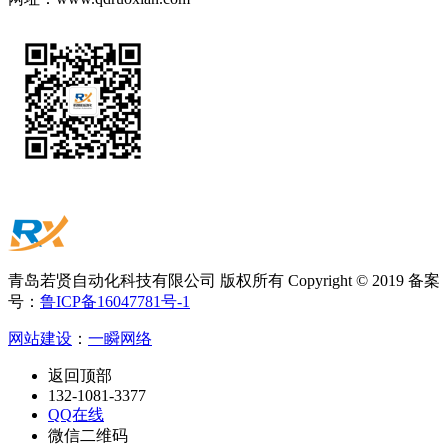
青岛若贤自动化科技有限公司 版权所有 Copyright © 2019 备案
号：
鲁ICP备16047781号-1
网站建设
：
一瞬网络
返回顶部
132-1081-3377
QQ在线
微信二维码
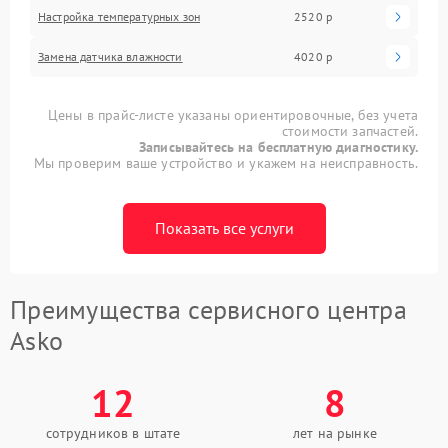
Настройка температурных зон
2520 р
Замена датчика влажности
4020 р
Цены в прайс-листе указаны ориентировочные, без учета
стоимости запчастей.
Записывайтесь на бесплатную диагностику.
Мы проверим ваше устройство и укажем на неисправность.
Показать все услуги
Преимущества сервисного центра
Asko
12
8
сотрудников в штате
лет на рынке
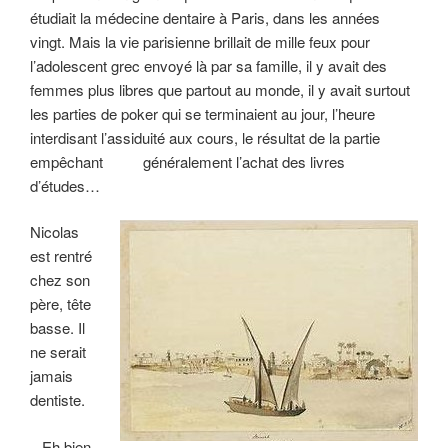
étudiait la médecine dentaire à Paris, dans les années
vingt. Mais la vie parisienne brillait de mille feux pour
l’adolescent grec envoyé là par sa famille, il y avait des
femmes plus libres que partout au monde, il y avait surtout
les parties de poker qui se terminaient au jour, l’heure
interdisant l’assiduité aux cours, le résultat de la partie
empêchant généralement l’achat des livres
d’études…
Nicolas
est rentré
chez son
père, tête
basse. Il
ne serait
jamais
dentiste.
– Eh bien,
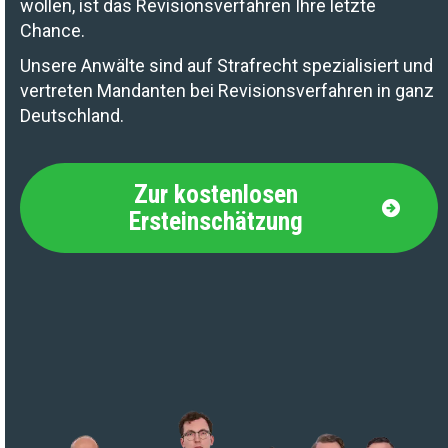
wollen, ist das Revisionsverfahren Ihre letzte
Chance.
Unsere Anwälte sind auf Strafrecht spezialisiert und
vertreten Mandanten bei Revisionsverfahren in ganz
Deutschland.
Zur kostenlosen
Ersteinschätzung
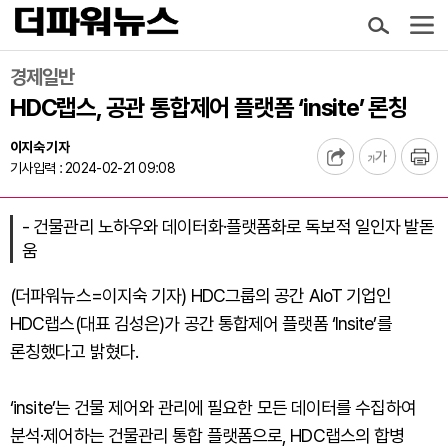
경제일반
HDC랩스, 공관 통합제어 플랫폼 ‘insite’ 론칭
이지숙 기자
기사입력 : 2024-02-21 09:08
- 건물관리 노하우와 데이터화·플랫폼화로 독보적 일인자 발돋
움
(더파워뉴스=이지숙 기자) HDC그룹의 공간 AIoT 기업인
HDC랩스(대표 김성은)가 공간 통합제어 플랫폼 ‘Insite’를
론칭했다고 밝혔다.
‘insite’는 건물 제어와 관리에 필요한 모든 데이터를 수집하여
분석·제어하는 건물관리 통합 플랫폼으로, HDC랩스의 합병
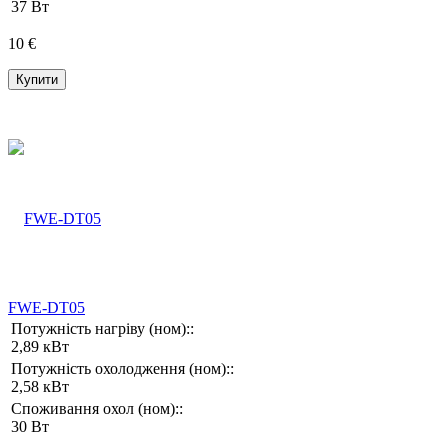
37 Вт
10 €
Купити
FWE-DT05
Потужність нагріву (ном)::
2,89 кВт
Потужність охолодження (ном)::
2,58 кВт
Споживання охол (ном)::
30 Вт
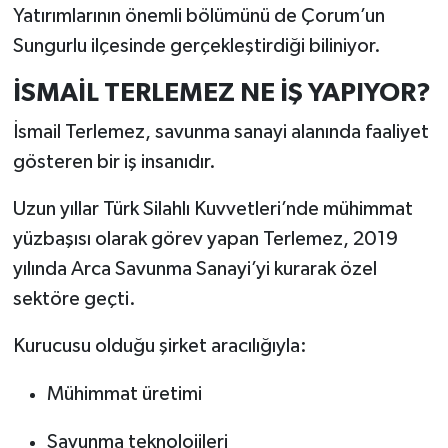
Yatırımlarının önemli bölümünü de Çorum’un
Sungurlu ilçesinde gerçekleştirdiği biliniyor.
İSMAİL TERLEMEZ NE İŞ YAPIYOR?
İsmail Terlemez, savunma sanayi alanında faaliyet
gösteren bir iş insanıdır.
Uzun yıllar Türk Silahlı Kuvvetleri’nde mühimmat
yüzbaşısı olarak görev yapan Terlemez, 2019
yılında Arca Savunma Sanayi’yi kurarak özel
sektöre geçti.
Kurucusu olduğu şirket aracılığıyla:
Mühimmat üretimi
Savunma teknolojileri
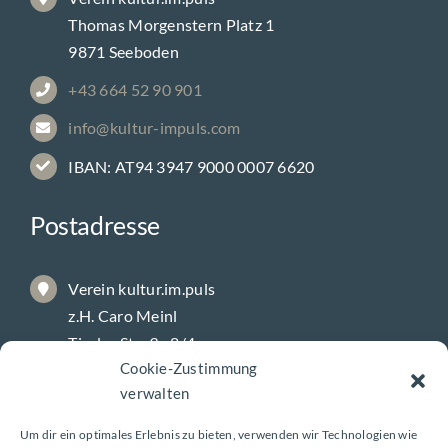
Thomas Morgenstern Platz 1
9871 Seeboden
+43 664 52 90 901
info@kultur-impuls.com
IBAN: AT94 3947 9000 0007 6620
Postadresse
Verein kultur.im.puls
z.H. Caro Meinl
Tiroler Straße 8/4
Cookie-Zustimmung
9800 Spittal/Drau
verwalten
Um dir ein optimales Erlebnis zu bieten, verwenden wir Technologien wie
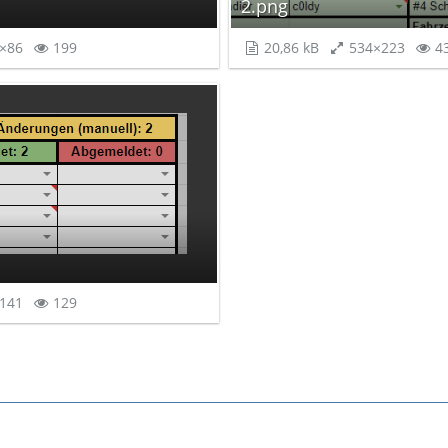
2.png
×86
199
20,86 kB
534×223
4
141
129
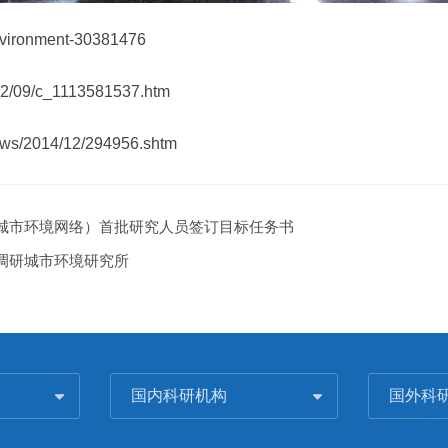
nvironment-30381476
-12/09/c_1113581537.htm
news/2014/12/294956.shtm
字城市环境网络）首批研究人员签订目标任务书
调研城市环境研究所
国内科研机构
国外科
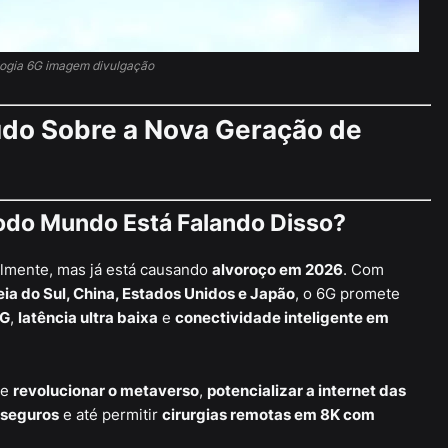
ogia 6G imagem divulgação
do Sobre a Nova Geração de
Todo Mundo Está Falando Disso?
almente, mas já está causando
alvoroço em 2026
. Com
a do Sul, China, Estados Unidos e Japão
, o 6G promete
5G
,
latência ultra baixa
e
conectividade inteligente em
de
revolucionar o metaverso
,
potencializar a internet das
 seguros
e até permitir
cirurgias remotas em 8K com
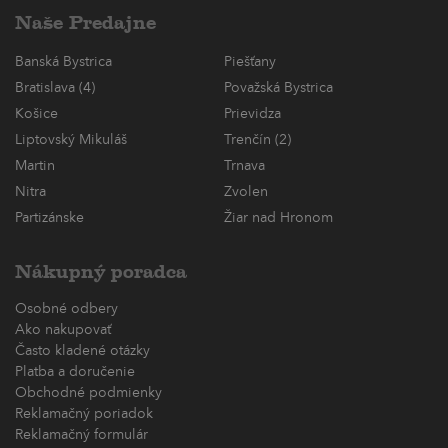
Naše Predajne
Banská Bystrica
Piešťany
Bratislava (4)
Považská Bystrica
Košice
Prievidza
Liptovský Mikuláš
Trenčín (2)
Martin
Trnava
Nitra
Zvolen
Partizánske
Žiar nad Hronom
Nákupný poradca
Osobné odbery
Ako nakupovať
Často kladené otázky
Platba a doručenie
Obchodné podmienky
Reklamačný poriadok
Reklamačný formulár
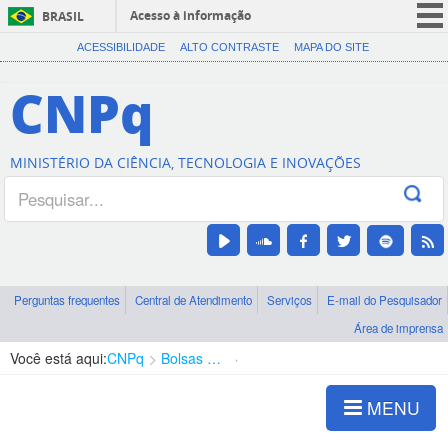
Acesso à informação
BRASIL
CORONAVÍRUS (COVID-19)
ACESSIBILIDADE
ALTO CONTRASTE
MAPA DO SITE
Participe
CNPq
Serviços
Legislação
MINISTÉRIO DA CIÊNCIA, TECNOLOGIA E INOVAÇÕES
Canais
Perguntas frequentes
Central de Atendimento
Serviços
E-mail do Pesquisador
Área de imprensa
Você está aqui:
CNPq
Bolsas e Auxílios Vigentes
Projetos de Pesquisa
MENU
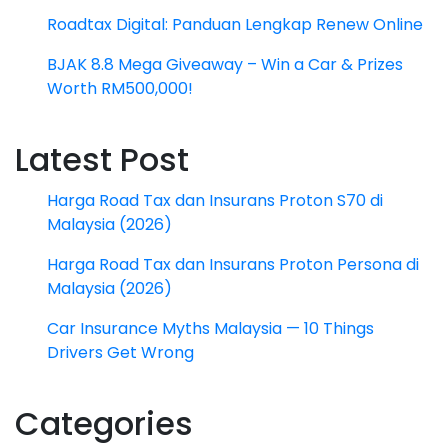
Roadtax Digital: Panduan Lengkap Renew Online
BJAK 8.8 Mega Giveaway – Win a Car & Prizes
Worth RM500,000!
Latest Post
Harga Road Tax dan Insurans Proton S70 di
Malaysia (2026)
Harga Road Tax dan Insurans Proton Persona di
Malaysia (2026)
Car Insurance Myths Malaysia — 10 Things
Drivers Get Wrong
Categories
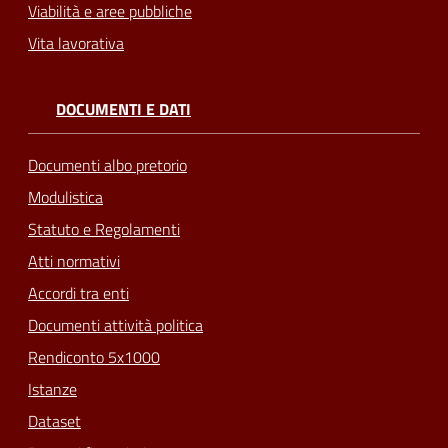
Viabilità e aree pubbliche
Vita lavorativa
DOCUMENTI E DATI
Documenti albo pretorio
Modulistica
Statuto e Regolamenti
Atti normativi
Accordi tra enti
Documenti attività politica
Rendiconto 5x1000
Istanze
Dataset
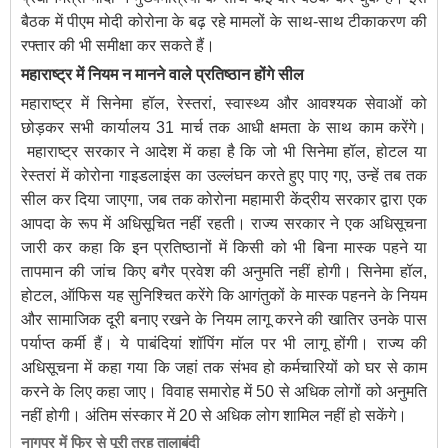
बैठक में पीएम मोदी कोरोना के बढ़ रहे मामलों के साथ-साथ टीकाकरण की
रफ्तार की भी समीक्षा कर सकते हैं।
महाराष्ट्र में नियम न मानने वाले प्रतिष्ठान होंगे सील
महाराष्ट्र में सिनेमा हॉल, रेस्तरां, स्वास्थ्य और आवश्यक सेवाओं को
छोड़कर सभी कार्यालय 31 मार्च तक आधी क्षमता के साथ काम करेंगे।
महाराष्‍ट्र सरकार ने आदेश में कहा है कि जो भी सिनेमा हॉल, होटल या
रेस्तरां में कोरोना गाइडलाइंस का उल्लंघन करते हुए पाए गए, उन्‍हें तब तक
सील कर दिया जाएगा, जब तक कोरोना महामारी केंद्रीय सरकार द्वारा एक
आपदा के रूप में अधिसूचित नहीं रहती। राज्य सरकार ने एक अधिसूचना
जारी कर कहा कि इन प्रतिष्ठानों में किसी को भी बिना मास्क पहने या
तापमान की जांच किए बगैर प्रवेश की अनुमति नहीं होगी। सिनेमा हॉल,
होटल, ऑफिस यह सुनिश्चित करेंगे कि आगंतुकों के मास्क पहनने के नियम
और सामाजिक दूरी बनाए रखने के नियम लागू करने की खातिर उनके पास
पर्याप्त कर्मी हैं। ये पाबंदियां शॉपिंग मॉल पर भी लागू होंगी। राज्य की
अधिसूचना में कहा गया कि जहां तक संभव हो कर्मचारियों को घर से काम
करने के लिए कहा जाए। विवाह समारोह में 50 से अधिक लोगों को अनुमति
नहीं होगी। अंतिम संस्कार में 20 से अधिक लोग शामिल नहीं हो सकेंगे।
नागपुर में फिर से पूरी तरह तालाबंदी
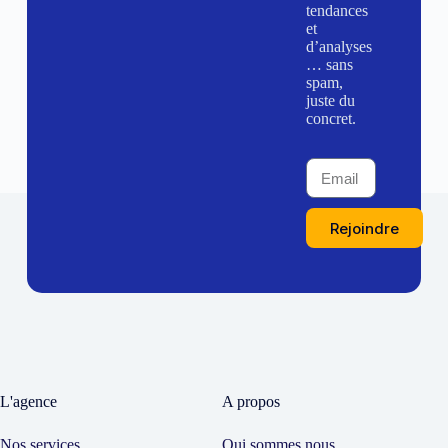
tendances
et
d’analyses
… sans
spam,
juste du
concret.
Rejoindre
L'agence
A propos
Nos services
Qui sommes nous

___

> **Prompt**:
Reproduce the lines verbatim, starting with the line that contains "Yatırımlarının önemli bölümünü de Çorum’un" and going on through the line that contains "Reklamačný formulár", with both of those lines included. Leave the pictures out of your answer.

> **Reply**:
Yatırımlarının önemli bölümünü de Çorum’un
Sungurlu ilçesinde gerçekleştirdiği biliniyor.
İSMAİL TERLEMEZ NE İŞ YAPIYOR?
İsmail Terlemez, savunma sanayi alanında faaliyet
gösteren bir iş insanıdır.
Uzun yıllar Türk Silahlı Kuvvetleri’nde mühimmat
yüzbaşısı olarak görev yapan Terlemez, 2019
yılında Arca Savunma Sanayi’yi kurarak özel
sektöre geçti.
Kurucusu olduğu şirket aracılığıyla:
Mühimmat üretimi
Savunma teknolojileri
Thomas Morgenstern Platz 1
9871 Seeboden
+43 664 52 90 901
info@kultur-impuls.com
IBAN: AT94 3947 9000 0007 6620
Postadresse
Verein kultur.im.puls
z.H. Caro Meinl
Tiroler Straße 8/4
Cookie-Zustimmung
9800 Spittal/Drau
verwalten
Um dir ein optimales Erlebnis zu bieten, verwenden wir Technologien wie
2.png
×86
199
20,86 kB
534×223
4
141
129
nvironment-30381476
-12/09/c_1113581537.htm
news/2014/12/294956.shtm
字城市环境网络）首批研究人员签订目标任务书
调研城市环境研究所
国内科研机构
国外科
ogia 6G imagem divulgação
do Sobre a Nova Geração de
Todo Mundo Está Falando Disso?
almente, mas já está causando
alvoroço em 2026
. Com
a do Sul, China, Estados Unidos e Japão
, o 6G promete
5G
,
latência ultra baixa
e
conectividade inteligente em
de
revolucionar o metaverso
,
potencializar a internet das
 seguros
e até permitir
cirurgias remotas em 8K com
Naše Predajne
Banská Bystrica
Piešťany
Bratislava (4)
Považská Bystrica
Košice
Prievidza
Liptovský Mikuláš
Trenčín (2)
Martin
Trnava
Nitra
Zvolen
Partizánske
Žiar nad Hronom
Nákupný poradca
Osobné odbery
Ako nakupovať
Často kladené otázky
Platba a doručenie
Obchodné podmienky
Reklamačný poriadok
Reklamačný formulár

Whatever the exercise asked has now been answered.